The answer must be a single number: the count of lines in the data below that hold the word "pinky".

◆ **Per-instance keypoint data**
★ ★ ★ ★ ★ ★ ★
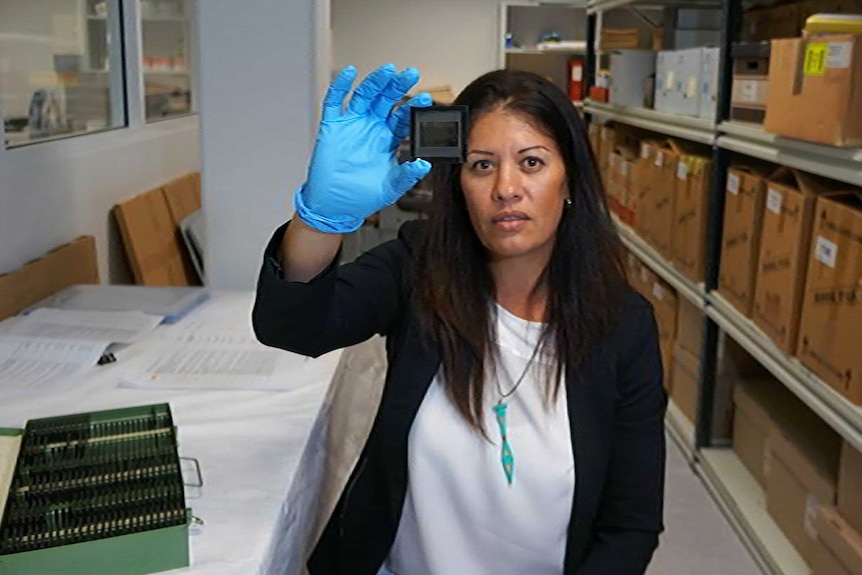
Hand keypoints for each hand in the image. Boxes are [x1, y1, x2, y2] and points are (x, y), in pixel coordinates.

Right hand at [295, 64, 432, 233]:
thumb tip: (424, 164)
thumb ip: (408, 176)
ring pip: (365, 95)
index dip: (414, 107)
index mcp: (388, 139)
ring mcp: (352, 124)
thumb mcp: (391, 188)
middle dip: (398, 86)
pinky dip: (341, 86)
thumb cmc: (363, 196)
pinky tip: (350, 73)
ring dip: (376, 82)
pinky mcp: (332, 126)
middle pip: (387, 100)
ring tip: (387, 70)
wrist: (336, 206)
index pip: (403, 117)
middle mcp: (372, 127)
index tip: (426, 98)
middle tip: (410, 74)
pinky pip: (335, 101)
★ ★ ★ ★ ★ ★ ★
◆ **OUTPUT FOR THIS EXERCISE**
4